Fatimah married Zayn al-Din Abu l-Hasan ‘Ali Ibrahim ibn Naja, one of her father’s students who clearly impressed. He was born in Damascus in 508, and described as pious, noble, high-minded, of praiseworthy character, exceptionally eloquent. He was called al-Wa’iz for his fame as a preacher, and al-Ra’is for the social standing he enjoyed through relations with the Ayyubid court: he served as secretary for Nur al-Din. The historian Abu Shama records that he was held in high esteem by both Salah al-Din al-Ayyubi (famous for recovering Jerusalem) and his successor. Yet, despite the great wealth that had come to him, al-Dhahabi reports that Ibn Naja, died so poor that his friends paid for his shroud. There is no account of how he unburdened himself of so vast a fortune. Perhaps he was very generous in giving it away and successfully concealed the fact. He died in 599, a year before Fatimah.
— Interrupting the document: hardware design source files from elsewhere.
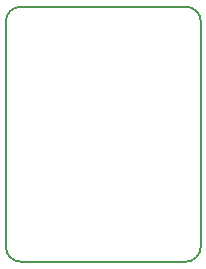
<source format=gm1>
G04 #@! TF.GenerationSoftware,KiCad,Pcbnew,(5.0-dev-4158-ga83669ab1)*
G04 #@! TF.CreationDate,2018-03-07T22:38:41+01:00*
G04 #@! TF.ProjectId,bbq10breakout,6262713130627265616B6F75742E6B69,rev?*
G04 #@! TF.SameCoordinates,Original*
G04 #@! TF.FileFunction,Profile,NP*
%FSLAX46Y46*%
G04 Gerber Fmt 4.6, Leading zero omitted, Abs format (unit mm)*
G04 Created by KiCad (PCBNEW (5.0-dev-4158-ga83669ab1)) date 03/07/18 22:38:41*
%MOMM*%
%LPD*%
G01*
G04 APERTURE LIST*
%ADD10C,0.150000*%
G04 APERTURE END LIST*
D10*
X167005000Y-52705000D02*
G75*
G02X165735000Y-51435000I0J1270000D01*
G01*
X182245000Y-51435000D02*
G75*
G02X180975000Y-52705000I-1270000J0D01*
G01*
X180975000Y-31115000D02*
G75*
G02X182245000Y-32385000I0J-1270000D01*
G01*
X165735000Y-32385000D02*
G75*
G02X167005000Y-31115000I1270000J0D01*
G01*
X165735000Y-51435000D02*
X165735000Y-32385000D01*
X180975000Y-52705000D02*
X167005000Y-52705000D01*
X182245000Y-32385000D02*
X182245000Y-51435000D01*
X167005000Y-31115000D02*
X180975000Y-31115000D01*
M02*

</source>
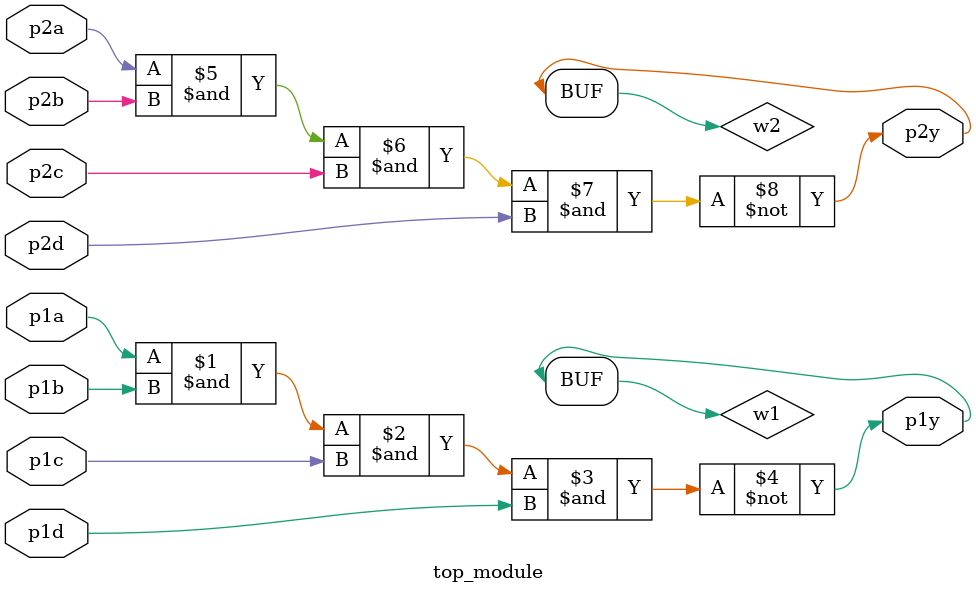
<source format=v>
module top_module ( 
    input p1a, p1b, p1c, p1d,
    output p1y,
    input p2a, p2b, p2c, p2d,
    output p2y );

wire w1,w2;
    
    nand(w1,p1a,p1b,p1c, p1d);
    nand(w2,p2a, p2b, p2c, p2d);
    
    assign p1y=w1;
    assign p2y=w2;
endmodule

</source>
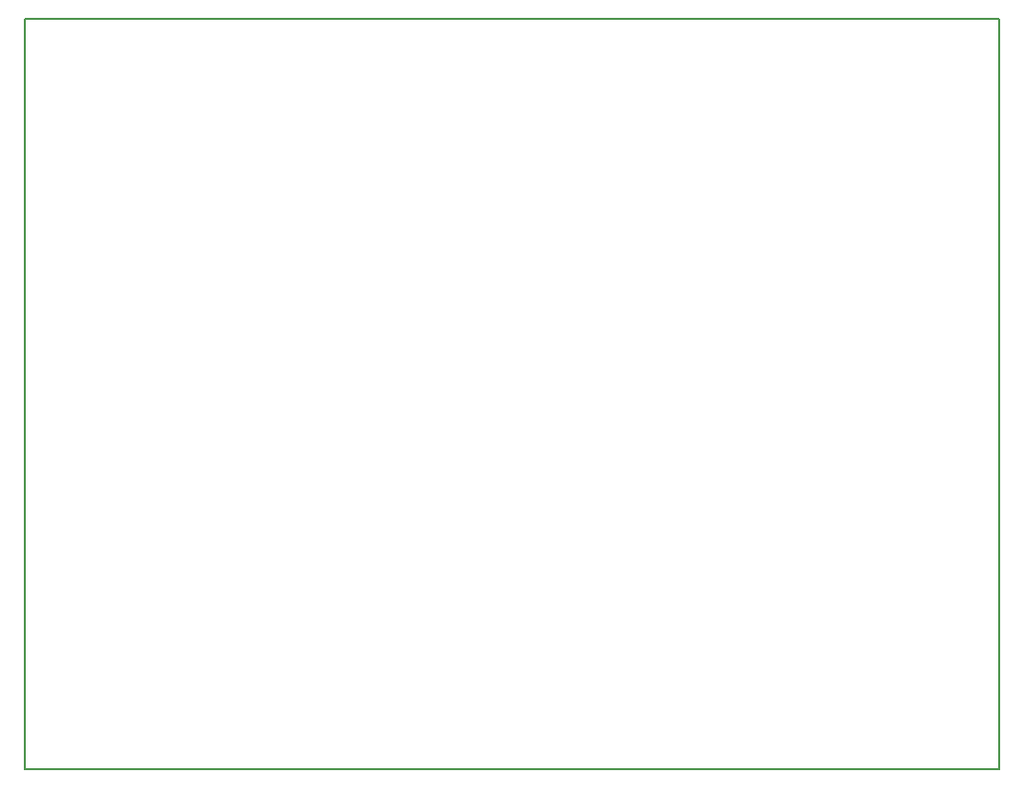
<source format=gbr>
G04 #@! TF.FileFunction,Profile,NP*
%FSLAX46Y46*%
G04 Gerber Fmt 4.6, Leading zero omitted, Abs format (unit mm)*
G04 Created by KiCad (PCBNEW 4.0.2-4+6225~38~ubuntu14.04.1-stable) date mar 26 jul 2016 23:31:03 ART*
%MOMM*%
G01*
G04 APERTURE LIST*
%ADD10C,0.100000*%
%ADD11C,0.150000*%
G04 APERTURE END LIST*
D10*
D11*
X196319800Y-52880700D02*
X113319800Y-52880700D01*
X196319800Y-116880700D02*
X196319800Y-52880700D01*
X113319800Y-116880700D02*
X196319800Y-116880700D01*
X113319800Y-52880700D02*
X113319800Y-116880700D01*
M02*

</source>
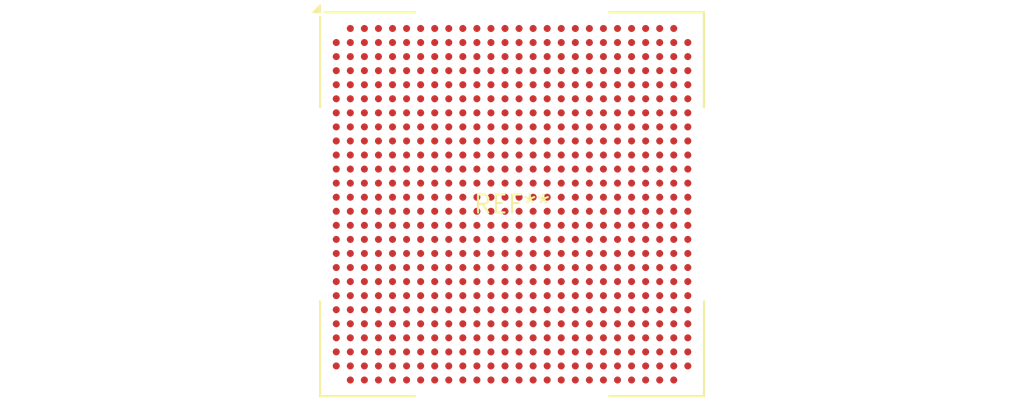
<source format=kicad_pcb>
(kicad_pcb (version 20240108) (generator pcbnew)

  (general
    (thickness 1.6)
  )

  (paper "A4")
  (layers
    (0 "F.Cu" signal)
    (31 "B.Cu" signal)
    (32 "B.Adhes" user "B.Adhesive")
    (33 "F.Adhes" user "F.Adhesive")
    (34 "B.Paste" user)
    (35 "F.Paste" user)
    (36 "B.SilkS" user "B.Silkscreen")
    (37 "F.SilkS" user "F.Silkscreen")
    (38 "B.Mask" user)
    (39 "F.Mask" user)
    (40 "Dwgs.User" user "User.Drawings")
    (41 "Cmts.User" user "User.Comments")
    (42 "Eco1.User" user "User.Eco1")
    (43 "Eco2.User" user "User.Eco2")
    (44 "Edge.Cuts" user)
    (45 "Margin" user)
    (46 "B.CrtYd" user "B.Courtyard")
    (47 "F.CrtYd" user "F.Courtyard")
    (48 "B.Fab" user)
    (49 "F.Fab" user)
    (50 "User.1" user)
    (51 "User.2" user)
    (52 "User.3" user)
    (53 "User.4" user)
    (54 "User.5" user)
    (55 "User.6" user)
    (56 "User.7" user)
    (57 "User.8" user)
    (58 "User.9" user)
  )

  (setup
    (pad_to_mask_clearance 0)
    (pcbplotparams
      (layerselection 0x00010fc_ffffffff)
      (plot_on_all_layers_selection 0x0000000_00000000)
      (disableapertmacros false)
      (usegerberextensions false)
      (usegerberattributes false)
      (usegerberadvancedattributes false)
      (creategerberjobfile false)
      (dashed_line_dash_ratio 12.000000)
      (dashed_line_gap_ratio 3.000000)
      (svgprecision 4)
      (plotframeref false)
      (viasonmask false)
      (mode 1)
      (useauxorigin false)
      (hpglpennumber 1)
      (hpglpenspeed 20)
      (hpglpendiameter 15.000000)
      (dxfpolygonmode false)
      (dxfimperialunits false)
      (dxfusepcbnewfont false)
      (psnegative false)
      (psa4output false)
      (plotreference false)
      (plotvalue false)
      (plotinvisibletext false)
      (sketchpadsonfab false)
      (subtractmaskfromsilk false)
      (outputformat 1)
      (mirror false)
      (drillshape 1)
      (scaleselection 1)
      (outputdirectory "")
    )
  )

  (net 0 "")

  (footprint "BGA-672_27.0x27.0mm_Layout26x26_P1.0mm_Ball0.6mm_Pad0.5mm_NSMD" (layer "F.Cu") (at 0 0))

)

</source>
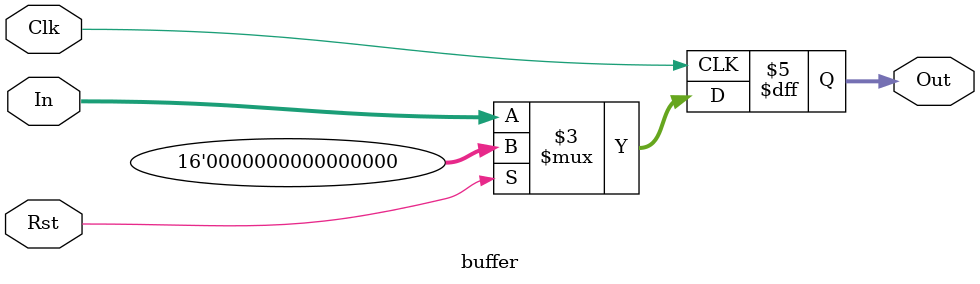
<source format=v>
`timescale 1ns / 1ps
module buffer #(parameter WIDTH=16)( 
	input 							Clk,
	input 							Rst,
	input 		[WIDTH-1:0] 	In,
	output reg 	[WIDTH-1:0] 	Out
);

always@(posedge Clk)
begin
	if(Rst)
		Out <= 0;
	else
		Out <= In;
end

endmodule 
</source>
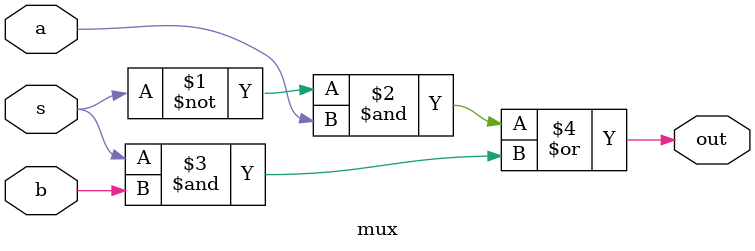
<source format=v>

module mux(input s,a,b,output out
);


assign out =((~s)&(a))|((s)&(b));
endmodule

</source>
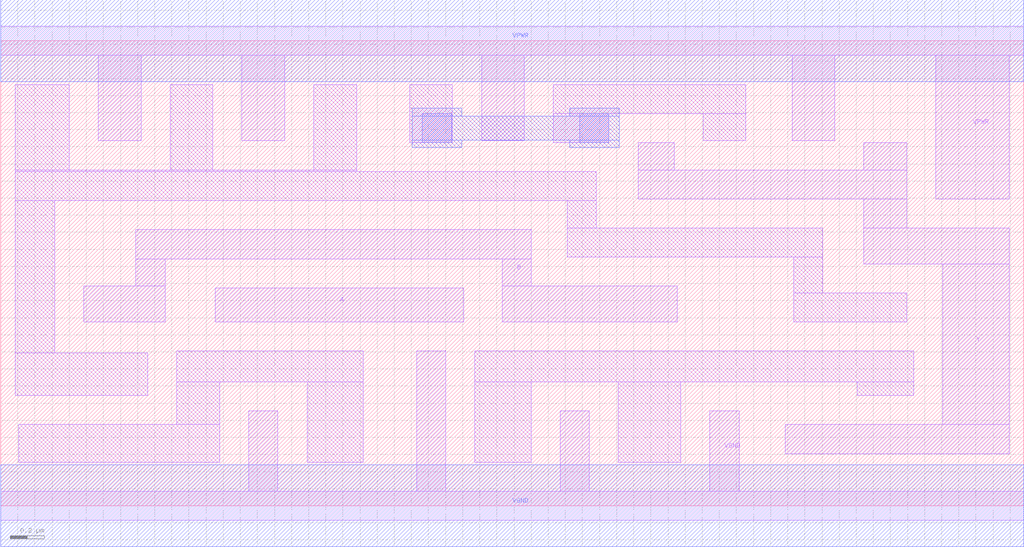
<source format=lef>
# Copyright 2020 The SkyWater PDK Authors
#
# Licensed under the Apache License, Version 2.0 (the "License");
# you may not use this file except in compliance with the License.
# You may obtain a copy of the License at
#
#     https://www.apache.org/licenses/LICENSE-2.0
#
# Unless required by applicable law or agreed to in writing, software
# distributed under the License is distributed on an "AS IS" BASIS,
# WITHOUT WARRANTIES OR CONDITIONS OF ANY KIND, either express or implied.
# See the License for the specific language governing permissions and
# limitations under the License.
#
# SPDX-License-Identifier: Apache-2.0

VERSION 5.5 ;
NAMESCASESENSITIVE ON ;
BUSBITCHARS "[]" ;
DIVIDERCHAR "/" ;
MACRO sky130_fd_sc_hd__xnor2_2
  CLASS CORE ;
  SOURCE USER ;
  ORIGIN  0.000000  0.000000 ;
  SIZE  5.980000 BY  2.720000 ;
  SYMMETRY X Y R90 ;
  SITE unithd ;
  PIN A
    ANTENNAGATEAREA  0.990000 ;
    DIRECTION INPUT ;
    USE SIGNAL ;
    PORT
      LAYER li1 ;
        RECT 1.255000 1.075000 2.705000 1.275000 ;
    END
  END A
  PIN B
    ANTENNAGATEAREA  0.990000 ;
    DIRECTION INPUT ;
    USE SIGNAL ;
    PORT
      LAYER li1 ;
        RECT 0.485000 1.075000 0.960000 1.285000 ;
        RECT 0.790000 1.285000 0.960000 1.445000 ;
        RECT 0.790000 1.445000 3.100000 1.615000 ;
        RECT 2.930000 1.075000 3.955000 1.285000 ;
        RECT 2.930000 1.285000 3.100000 1.445000 ;
    END
  END B
  PIN Y
    ANTENNADIFFAREA  0.913000 ;
    DIRECTION OUTPUT ;
    USE SIGNAL ;
    PORT
      LAYER li1 ;
        RECT 3.725000 1.795000 5.295000 1.965000 ;
        RECT 3.725000 1.965000 3.935000 2.125000 ;
        RECT 4.585000 0.305000 5.895000 0.475000 ;
        RECT 5.045000 1.415000 5.895000 1.625000 ;
        RECT 5.045000 1.625000 5.295000 1.795000 ;
        RECT 5.045000 1.965000 5.295000 2.125000 ;
        RECT 5.505000 0.475000 5.895000 1.415000 ;
    END
  END Y
  PIN VGND
    DIRECTION INOUT ;
    SHAPE ABUTMENT ;
    USE GROUND ;
    PORT
      LAYER li1 ;
        RECT 0.000000 -0.085000 5.980000 0.085000 ;
        RECT 1.450000  0.085000 1.620000 0.555000 ;
        RECT 2.430000  0.085000 2.600000 0.905000 ;
        RECT 3.270000  0.085000 3.440000 0.555000 ;
        RECT 4.145000  0.085000 4.315000 0.555000 ;
    END
    PORT
      LAYER met1 ;
        RECT 0.000000 -0.240000 5.980000 0.240000 ;
    END
  END VGND
  PIN VPWR
    DIRECTION INOUT ;
    SHAPE ABUTMENT ;
    USE POWER ;
    PORT
      LAYER li1 ;
        RECT 0.000000 2.635000 5.980000 2.805000 ;
        RECT 0.570000 2.135000 0.820000 2.635000 ;
        RECT 1.410000 2.135000 1.660000 2.635000 ;
        RECT 2.810000 2.135000 3.060000 2.635000 ;
        RECT 4.625000 2.135000 4.875000 2.635000 ;
        RECT 5.465000 1.795000 5.895000 2.635000 ;
    END
    PORT
      LAYER met1 ;
        RECT 0.000000 2.480000 5.980000 2.960000 ;
    END
  END VPWR
  OBS
    LAYER li1 ;
      RECT 0.085000 0.645000 0.860000 0.895000 ;
      RECT 0.085000 0.895000 0.315000 1.785000 ;
      RECT 0.085000 1.785000 3.480000 1.955000 ;
      RECT 0.085000 1.955000 2.080000 1.965000 ;
      RECT 0.085000 1.965000 0.400000 2.465000 ;
      RECT 0.105000 0.255000 1.280000 0.475000 ;
      RECT 0.990000 1.965000 1.240000 2.465000 ;
      RECT 1.030000 0.475000 1.280000 0.725000 ;
      RECT 1.030000 0.725000 2.120000 0.905000 ;
      RECT 1.790000 0.255000 2.120000 0.725000 ;
      RECT 1.830000 1.965000 2.080000 2.465000 ;
      RECT 2.390000 2.125000 2.640000 2.465000 ;
      RECT 2.770000 0.255000 3.100000 0.725000 ;
      RECT 2.770000 0.725000 5.335000 0.905000 ;
      RECT 3.230000 2.125000 3.555000 2.295000 ;
      RECT 3.230000 2.295000 4.355000 2.465000 ;
      RECT 3.310000 1.455000 4.805000 1.625000 ;
      RECT 3.310000 1.625000 3.480000 1.785000 ;
      RECT 3.610000 0.255000 3.975000 0.725000 ;
      RECT 4.105000 2.135000 4.355000 2.295000 ;
      RECT 4.635000 1.075000 5.295000 1.245000 ;
      RECT 4.635000 1.245000 4.805000 1.455000 ;
      RECT 5.005000 0.645000 5.335000 0.725000 ;
    LAYER mcon ;
      RECT 2.465000 2.125000 2.635000 2.295000 ;
      RECT 3.385000 2.125000 3.555000 2.295000 ;
    LAYER met1 ;
      RECT 2.405000 2.095000 2.695000 2.140000 ;
      RECT 2.405000 2.140000 3.615000 2.280000 ;
      RECT 2.405000 2.280000 2.695000 2.325000 ;
      RECT 3.325000 2.095000 3.615000 2.140000 ;
      RECT 3.325000 2.280000 3.615000 2.325000 ;
  END
END sky130_fd_sc_hd__xnor2_2

</source>
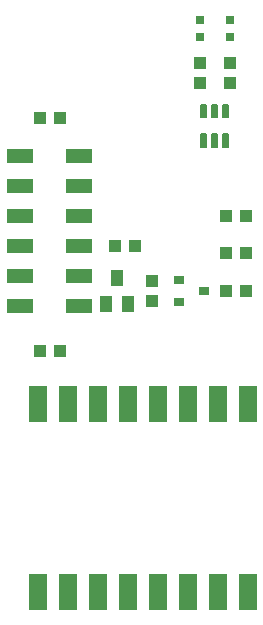
<source format=gbr>
G04 EAGLE Gerber RS-274X export*
G75*
%MOMM*%
%FSLAX34Y34*%
%LPD*%
%INSolderpaste Top*%
%IPPOS*%
%AMOC8*
5,1,8,0,0,1.08239X$1,22.5*%
G01*
%ADD10R,1.000000X1.100000*%
%ADD11R,1.524000X3.025000*%
%ADD12R,2.290000X1.270000*%
%ADD13C,0.145000*%
%ADD14R,0.800000X0.800000*%
%ADD15R,1.100000X1.000000*%
%ADD16R,0.900000X0.800000*%
%ADD17R,1.000000X1.400000*%


D10*
X122800Y463550D03*
X105800Y463550D03*
D11*
X104200Y62390D03*
X129600Y62390D03*
X155000Y62390D03*
X180400Y62390D03*
X205800Y62390D03*
X231200Y62390D03*
X256600Y62390D03*
X282000Y62390D03*
X104200Y222090D03*
X129600Y222090D03*
X155000Y222090D03*
X180400Y222090D03*
X205800Y222090D03*
X231200Y222090D03*
X256600Y222090D03*
X282000Y222090D03*
D10*
X122800Y266700D03*
X105800Y266700D03*
X186300Y355600D03*
X169300Y355600D03*
D12*
X89050Y304800D03*
X139550Y304800D03*
X89050Y330200D03*
X139550Y330200D03*
X89050Y355600D03*
X139550Y355600D03*
X89050Y381000D03*
X139550Y381000D03*
X89050Y406400D03*
X139550Y406400D03*
X89050Y431800D03*
X139550Y431800D03*
D13*
X246675Y439325D02*
X246675Y449975D01*
X246675Y439325D02*
X242325Y439325D01*
X242325Y449975D01*
X246675Y449975D01*
X246675Y440702D02*
X242325Y440702D01*
X242325Y442079D02*
X246675Y442079D01*
X246675Y443456D02*
X242325Y443456D01*
X242325Y444833D02*
X246675Y444833D01*
X246675Y446210D02*
X242325Y446210D01*
X242325Y447587D02*
X246675Y447587D01*
X246675Y448964D02*
X242325Y448964D01*
X256175Y449975D02*
X256175Y439325D01*
X251825Y439325D01*
X251825Y449975D01*
X256175Y449975D01*
X256175Y440702D02*
X251825Y440702D01*
X251825Y442079D02*
X256175Y442079D01*
X256175Y443456D02*
X251825Y443456D01*
X251825Y444833D02*
X256175Y444833D01*
X256175Y446210D02*
X251825Y446210D01*
X251825Y447587D02*
X256175Y447587D01*
X256175Y448964D02*
X251825Y448964D01*
X265675Y449975D02*
X265675Y439325D01*
X261325Y439325D01*
X261325Y449975D01*
X265675Y449975D01*
X265675Y440702D02*
X261325Y440702D01*
X261325Y442079D02*
X265675Y442079D01*
X265675Y443456D02*
X261325Y443456D01*
X261325Y444833D02*
X265675Y444833D01*
X265675Y446210D02*
X261325Y446210D01*
X261325Y447587D02*
X265675Y447587D01*
X265675Y448964D02*
X261325Y448964D01*
X246675Y464425D02*
X246675Y475075D01*
X246675Y464425D02*
X242325Y464425D01*
X242325Y475075D01*
X246675Y475075D01*
X246675Y465802D02*
X242325Y465802D01*
X242325Y467179D02*
X246675Y467179D01*
X246675Y468556D02*
X242325Y468556D01*
X242325Y469933D02*
X246675Y469933D01*
X246675Y471310D02*
X242325Y471310D01*
X242325Y472687D02*
X246675Y472687D01*
X246675Y474064D02*
X242325Y474064D01*
X256175Y475075D02*
X256175Y464425D01*
X251825Y464425D01*
X251825Y475075D01*
X256175Y475075D01*
X256175Y465802D02*
X251825Y465802D01*
X251825Y467179D02*
X256175Y467179D01*
X256175Y468556D02*
X251825Y468556D01*
X251825Y469933D02*
X256175Y469933D01*
X256175Y471310D02*
X251825Y471310D01*
X251825Y472687D02*
X256175Y472687D01*
X256175Y474064D02*
X251825Y474064D01*
X265675Y475075D02*
X265675Y464425D01*
X261325Y464425D01*
X261325Y475075D01*
X265675Y475075D01*
X265675Y465802D02*
X261325Y465802D01*
X261325Y467179D02*
X265675Y467179D01*
X265675Y468556D02*
X261325Y468556D01*
X261325Y469933D02*
X265675Y469933D01*
X265675Y471310D02*
X261325Y471310D01*
X261325Y472687D02*
X265675Y472687D01*
X265675Y474064D02*
X261325Y474064D01*
D14*
X241300Y532250D03*
X241300Y547250D03*
X266700Y532250D03*
X266700Y547250D03*
D15*
X241300Y493150D03*
X241300Y510150D03*
X266700Y493150D03*
X266700Y510150D03*
X280280Y381000D03*
X263280Y381000D03*
D16*
X223680Y327000D03*
X223680Y308000D03*
X244680Y317500D03*
D15*
X200660Y326000D03*
X200660Y309000D03*
D10*
X263280Y317500D03*
X280280Y317500D03*
X263280Y349250D03*
X280280Y349250D03*
D17*
X171450Y328500D03*
X180950Y306500D03*
X161950Y306500D03*
M02*

</source>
Al-Dhahabi says: ‘She saw much honour and wealth.’ Yet, neither father, nor husband, nor Fatimah herself appear to have been distracted by that wealth into any indiscipline or indolence. To the end of her life, she remained active in diffusing her vast body of knowledge. Muhammad ibn Isma‘il, later famed as Khatib Marda, carried to his home city her teaching of Musnad Abu Ya’la, Hadith al-Khiragi, Ziyadat Amali Imam Malik, and other works. Isma’il ibn ‘Azzun read with her al-Tabarani’s Mu’jam al-kabir, as did Diya’ al-Din al-Maqdisi, who carried it to Damascus. ‘Abdullah ibn ‘Abd al-Wahid ibn ‘Allaq studied with her Hadith al-Quduri, Fawa’id Abu Nasr, and Juz’ al-Ghitrifi. His home-city was in Egypt. Her knowledge of hadith passed to Tinnis in Egypt through Abu l-Qasim ibn Husayn al-Qurashi al-Tinnisi to Hamadan through the jurist Abu Muhammad Ishaq ibn Muhammad al-Hamadani; through Abu l-Hasan ibn al-Qasim al-Jiti to Jit (near Nablus). It is not practical to try to list here all her students or all the places they came from and returned to with her teaching. The entry for Fatimah bint Sa‘d al-Khayr in the Dictionary that I have compiled of the Muhaddithat rans to 20 pages.
She died in Cairo in the year 600, at the age of 78. She was buried below the mountain called Muqattam.